**YOUR INSTRUCTIONS**
Turn the text in the listing below into a numbered list, one line per item, with blank lines dropped. Leave the pictures out.

**INPUT DATA**
◇ ◇ ◇ ◇
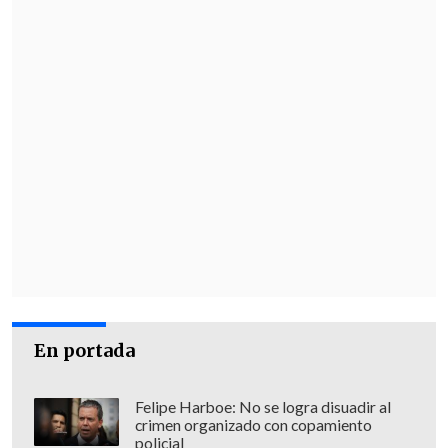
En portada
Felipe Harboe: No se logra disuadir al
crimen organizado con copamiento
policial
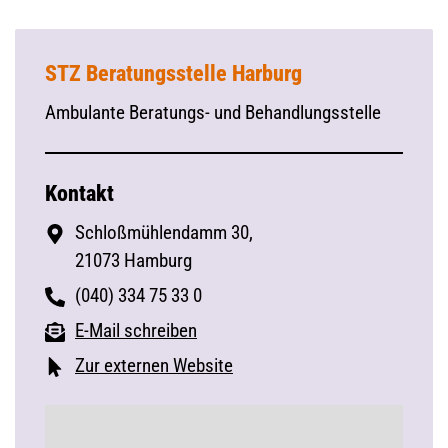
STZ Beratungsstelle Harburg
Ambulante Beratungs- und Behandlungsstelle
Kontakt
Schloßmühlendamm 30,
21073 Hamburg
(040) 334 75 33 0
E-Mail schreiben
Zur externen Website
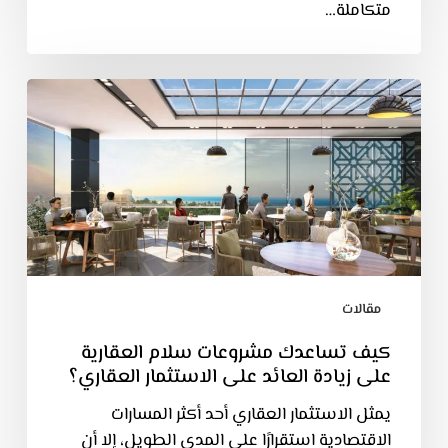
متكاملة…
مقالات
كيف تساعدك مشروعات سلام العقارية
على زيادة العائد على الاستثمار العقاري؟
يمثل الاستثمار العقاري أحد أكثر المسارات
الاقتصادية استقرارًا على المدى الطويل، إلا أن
◇ ◇ ◇ ◇
**ANSWER SECTION**
1. En portada
2. Felipe Harboe: No se logra disuadir al
3. crimen organizado con copamiento
4. policial
5. STZ Beratungsstelle Harburg
6. Ambulante Beratungs- und Behandlungsstelle
7. Kontakt
8. Schloßmühlendamm 30,
9. 21073 Hamburg
10. (040) 334 75 33 0
11. E-Mail schreiben
12. Zur externen Website
13. متكاملة…
14. مقالات
15. كيف تساعدك مشروعات سلام العقارية
16. على زيادة العائد على الاستثمار العقاري؟
17. يمثل الاستثمار العقاري أحد أكثر المسارات
18. الاقتصادية استقرارًا على المدى الطويل، إلا أن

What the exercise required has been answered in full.